__Exercise brief__
Run through the records and, wherever a line holds the word "round", return that line.

··· Available data ···

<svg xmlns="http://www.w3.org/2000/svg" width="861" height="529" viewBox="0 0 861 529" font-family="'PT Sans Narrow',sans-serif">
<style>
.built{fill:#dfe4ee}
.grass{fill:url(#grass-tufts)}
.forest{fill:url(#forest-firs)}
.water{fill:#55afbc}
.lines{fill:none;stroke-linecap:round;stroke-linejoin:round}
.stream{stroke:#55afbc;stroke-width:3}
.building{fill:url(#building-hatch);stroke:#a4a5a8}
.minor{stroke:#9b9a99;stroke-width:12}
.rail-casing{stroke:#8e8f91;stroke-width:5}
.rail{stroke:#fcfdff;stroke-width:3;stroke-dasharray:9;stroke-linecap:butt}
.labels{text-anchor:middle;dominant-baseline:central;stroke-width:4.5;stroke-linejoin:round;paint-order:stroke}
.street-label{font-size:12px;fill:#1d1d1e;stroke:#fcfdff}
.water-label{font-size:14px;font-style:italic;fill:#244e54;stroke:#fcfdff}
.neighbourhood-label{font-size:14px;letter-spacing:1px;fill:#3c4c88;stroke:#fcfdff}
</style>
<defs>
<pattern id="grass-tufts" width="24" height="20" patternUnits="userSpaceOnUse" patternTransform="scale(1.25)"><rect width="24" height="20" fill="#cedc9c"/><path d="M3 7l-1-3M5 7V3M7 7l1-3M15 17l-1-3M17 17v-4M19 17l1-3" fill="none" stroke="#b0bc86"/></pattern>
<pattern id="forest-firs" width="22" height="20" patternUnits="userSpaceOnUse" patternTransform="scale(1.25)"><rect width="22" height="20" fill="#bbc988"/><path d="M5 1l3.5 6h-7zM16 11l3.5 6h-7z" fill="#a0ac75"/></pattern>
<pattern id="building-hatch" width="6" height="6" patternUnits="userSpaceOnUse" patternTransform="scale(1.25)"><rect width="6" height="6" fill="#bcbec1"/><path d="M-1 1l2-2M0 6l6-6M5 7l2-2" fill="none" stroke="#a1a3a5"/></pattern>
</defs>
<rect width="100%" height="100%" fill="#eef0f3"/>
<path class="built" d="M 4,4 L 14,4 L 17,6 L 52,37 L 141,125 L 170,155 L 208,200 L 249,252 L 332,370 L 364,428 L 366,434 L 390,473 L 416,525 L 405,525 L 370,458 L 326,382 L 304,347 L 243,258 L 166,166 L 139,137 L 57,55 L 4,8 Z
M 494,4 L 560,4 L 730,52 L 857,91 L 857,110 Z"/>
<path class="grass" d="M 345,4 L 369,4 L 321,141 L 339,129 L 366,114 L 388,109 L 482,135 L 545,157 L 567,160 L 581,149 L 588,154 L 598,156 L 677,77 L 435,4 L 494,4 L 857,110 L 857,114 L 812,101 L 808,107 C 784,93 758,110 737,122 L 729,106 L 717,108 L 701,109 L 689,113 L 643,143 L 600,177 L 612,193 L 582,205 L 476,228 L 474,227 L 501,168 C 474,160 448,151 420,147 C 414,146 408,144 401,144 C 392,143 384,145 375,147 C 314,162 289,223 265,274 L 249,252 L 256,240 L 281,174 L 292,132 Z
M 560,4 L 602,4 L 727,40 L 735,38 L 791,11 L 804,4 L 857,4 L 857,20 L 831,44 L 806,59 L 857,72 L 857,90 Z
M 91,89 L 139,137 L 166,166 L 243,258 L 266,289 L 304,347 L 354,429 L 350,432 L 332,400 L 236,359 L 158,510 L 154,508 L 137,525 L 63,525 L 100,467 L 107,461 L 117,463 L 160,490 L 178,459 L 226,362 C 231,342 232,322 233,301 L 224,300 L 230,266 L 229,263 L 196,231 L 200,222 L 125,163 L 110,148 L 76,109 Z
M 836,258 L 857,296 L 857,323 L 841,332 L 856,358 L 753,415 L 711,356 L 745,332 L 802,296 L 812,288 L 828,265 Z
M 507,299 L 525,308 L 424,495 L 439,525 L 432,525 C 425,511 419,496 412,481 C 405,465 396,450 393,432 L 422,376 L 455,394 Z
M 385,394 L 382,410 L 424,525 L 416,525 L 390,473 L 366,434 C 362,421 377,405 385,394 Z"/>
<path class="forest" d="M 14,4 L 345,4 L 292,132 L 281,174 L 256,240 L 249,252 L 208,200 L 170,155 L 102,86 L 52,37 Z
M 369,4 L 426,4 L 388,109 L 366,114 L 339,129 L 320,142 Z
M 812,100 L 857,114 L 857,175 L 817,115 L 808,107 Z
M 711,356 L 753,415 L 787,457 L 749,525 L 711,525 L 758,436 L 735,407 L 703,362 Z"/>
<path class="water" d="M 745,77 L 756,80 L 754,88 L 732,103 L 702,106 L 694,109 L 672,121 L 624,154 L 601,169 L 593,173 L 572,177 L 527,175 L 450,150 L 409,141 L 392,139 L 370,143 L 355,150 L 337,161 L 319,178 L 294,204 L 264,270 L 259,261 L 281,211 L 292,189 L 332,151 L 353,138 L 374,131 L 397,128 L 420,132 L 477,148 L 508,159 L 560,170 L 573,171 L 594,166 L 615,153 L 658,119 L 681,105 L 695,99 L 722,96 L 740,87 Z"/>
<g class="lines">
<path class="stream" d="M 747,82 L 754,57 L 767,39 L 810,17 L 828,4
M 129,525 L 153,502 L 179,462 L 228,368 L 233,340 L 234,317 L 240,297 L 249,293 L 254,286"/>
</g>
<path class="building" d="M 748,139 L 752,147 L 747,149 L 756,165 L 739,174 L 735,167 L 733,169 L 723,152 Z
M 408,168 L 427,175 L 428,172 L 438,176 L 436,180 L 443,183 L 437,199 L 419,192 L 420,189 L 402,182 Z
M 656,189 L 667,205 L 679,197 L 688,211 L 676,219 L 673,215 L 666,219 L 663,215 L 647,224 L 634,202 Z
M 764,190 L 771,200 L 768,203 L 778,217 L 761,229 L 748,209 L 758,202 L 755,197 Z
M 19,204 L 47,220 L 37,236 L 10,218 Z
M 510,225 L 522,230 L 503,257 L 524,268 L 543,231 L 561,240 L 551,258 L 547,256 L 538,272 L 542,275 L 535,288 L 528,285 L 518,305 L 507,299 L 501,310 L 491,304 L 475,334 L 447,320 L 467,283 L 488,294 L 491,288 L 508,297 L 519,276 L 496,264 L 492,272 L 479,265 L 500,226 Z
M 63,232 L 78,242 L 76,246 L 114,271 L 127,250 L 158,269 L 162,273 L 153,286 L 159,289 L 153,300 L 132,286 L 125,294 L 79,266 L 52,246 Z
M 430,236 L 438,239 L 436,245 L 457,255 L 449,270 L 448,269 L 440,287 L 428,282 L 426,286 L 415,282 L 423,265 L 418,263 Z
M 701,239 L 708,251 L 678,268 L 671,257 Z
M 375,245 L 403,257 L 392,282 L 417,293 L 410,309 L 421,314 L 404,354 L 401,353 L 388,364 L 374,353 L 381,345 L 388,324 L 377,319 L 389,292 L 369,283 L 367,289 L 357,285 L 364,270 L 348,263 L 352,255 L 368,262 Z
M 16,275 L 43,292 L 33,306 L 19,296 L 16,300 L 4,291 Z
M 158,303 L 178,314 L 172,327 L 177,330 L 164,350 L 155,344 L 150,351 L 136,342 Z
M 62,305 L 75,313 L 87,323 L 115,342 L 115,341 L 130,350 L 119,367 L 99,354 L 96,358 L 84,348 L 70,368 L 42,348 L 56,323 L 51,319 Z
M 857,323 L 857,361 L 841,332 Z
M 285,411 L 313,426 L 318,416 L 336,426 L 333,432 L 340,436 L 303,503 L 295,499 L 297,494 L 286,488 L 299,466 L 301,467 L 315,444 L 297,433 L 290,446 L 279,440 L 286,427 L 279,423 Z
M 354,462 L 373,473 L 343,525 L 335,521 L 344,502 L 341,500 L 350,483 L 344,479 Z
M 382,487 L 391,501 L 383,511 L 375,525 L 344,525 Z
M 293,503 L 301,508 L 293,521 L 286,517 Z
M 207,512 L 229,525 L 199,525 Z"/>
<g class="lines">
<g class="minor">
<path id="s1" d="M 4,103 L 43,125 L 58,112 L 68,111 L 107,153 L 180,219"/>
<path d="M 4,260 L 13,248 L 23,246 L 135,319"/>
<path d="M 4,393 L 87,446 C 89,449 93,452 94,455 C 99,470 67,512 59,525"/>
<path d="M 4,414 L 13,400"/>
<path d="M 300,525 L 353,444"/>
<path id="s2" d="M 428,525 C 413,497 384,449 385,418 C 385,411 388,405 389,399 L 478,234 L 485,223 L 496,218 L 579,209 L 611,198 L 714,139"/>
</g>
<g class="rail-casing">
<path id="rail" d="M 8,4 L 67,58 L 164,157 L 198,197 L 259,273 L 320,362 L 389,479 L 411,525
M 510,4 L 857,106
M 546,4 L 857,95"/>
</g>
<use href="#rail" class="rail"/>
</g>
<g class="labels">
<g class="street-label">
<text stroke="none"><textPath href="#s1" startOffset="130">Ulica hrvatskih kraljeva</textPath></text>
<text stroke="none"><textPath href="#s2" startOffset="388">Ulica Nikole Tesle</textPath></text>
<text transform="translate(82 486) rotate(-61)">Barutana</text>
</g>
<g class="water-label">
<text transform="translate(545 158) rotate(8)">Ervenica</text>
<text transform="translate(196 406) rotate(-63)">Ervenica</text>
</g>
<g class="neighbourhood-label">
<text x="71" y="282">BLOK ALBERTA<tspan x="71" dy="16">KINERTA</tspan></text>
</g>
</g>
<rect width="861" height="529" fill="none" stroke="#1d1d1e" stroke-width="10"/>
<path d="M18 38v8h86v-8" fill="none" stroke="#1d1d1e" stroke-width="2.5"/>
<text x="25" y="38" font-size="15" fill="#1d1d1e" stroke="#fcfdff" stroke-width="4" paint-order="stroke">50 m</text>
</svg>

···

__Your solution__
.lines{fill:none;stroke-linecap:round;stroke-linejoin:round}
.labels{text-anchor:middle;dominant-baseline:central;stroke-width:4.5;stroke-linejoin:round;paint-order:stroke}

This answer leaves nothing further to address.